Soon enough tensions come to a head, and the footballers are aggressively launching an attack on the pueblo based hippies. There is talk of fighting, but they know it’s a fight they can’t win and instead try a clever subterfuge. Since the antagonism and rough stuff is mainly suggested and “intellectualized” it looks more like a stage play, indeed this whole thing could probably be put on a theater stage without much difficulty. There are aspects of this thing that come across like Zabriski Point, or even MASH, but all in all it’s a bit more playful and less serious, making it a good deal more charming. No one has to die, not even the pets to get the angle being sought.

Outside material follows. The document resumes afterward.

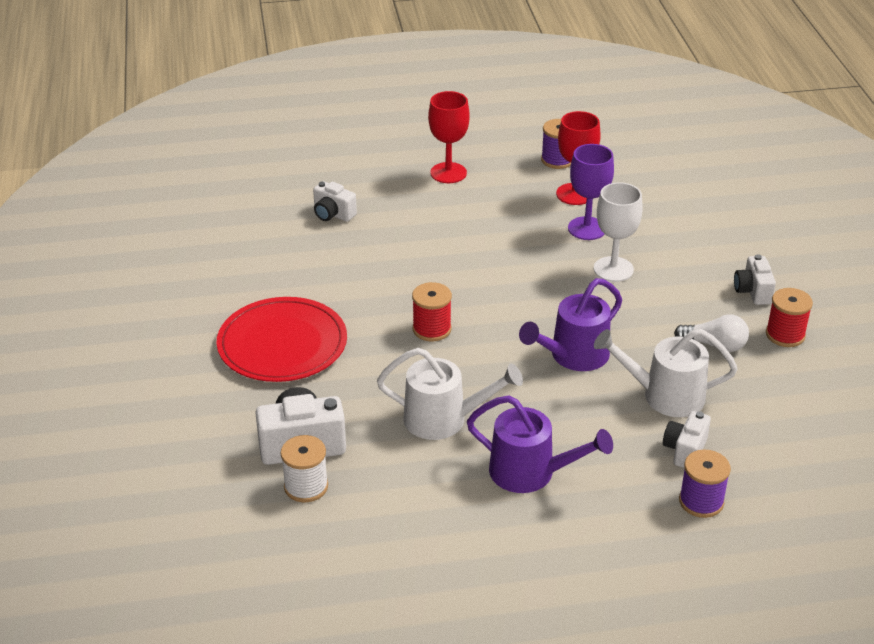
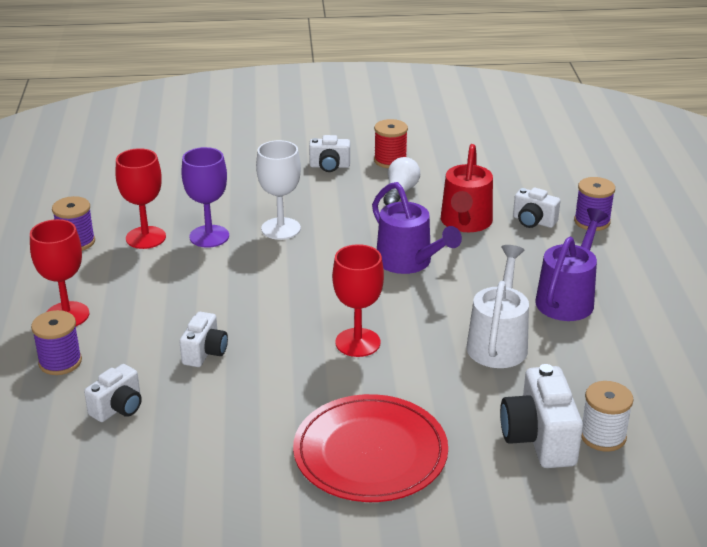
camera: 85 degrees left, 5 degrees down
(386, 180) = (60, 362): none -> purple spool
(407, 246) = (205, 352): none -> white camera
(432, 329) = (357, 342): red spool -> red goblet
(664, 395) = (465, 223): white watering can -> red watering can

Off to the side, a black caped character, Edgar Allan Poe, we’re told, with an over the top thespian aspect, observes. He also communicates with a very “jewy” (to use Marc Maron’s term) God voice. God returns, makes himself known through voice and lightening effect. We’ve returned to the old testament I suppose, though the lives of the disaster’s victims are not much mourned, and the return to the agriculture and hunting would have inspired Pol Pot, we’re still only joshing around. There are no real reveals here, nothing in training or in thought really comes through to rescue any of the budding society’s needs. The footballers don’t trounce the hippies because of a bit of arcane knowledge left in the leader’s head from his long dead coach. He respects his training. . . and if that is the case, then we’ve kind of lost the point of the revolution. Or perhaps I’m worrying too much about inconsistency.
On Prime for nothing and well worth a look at only 78 mins.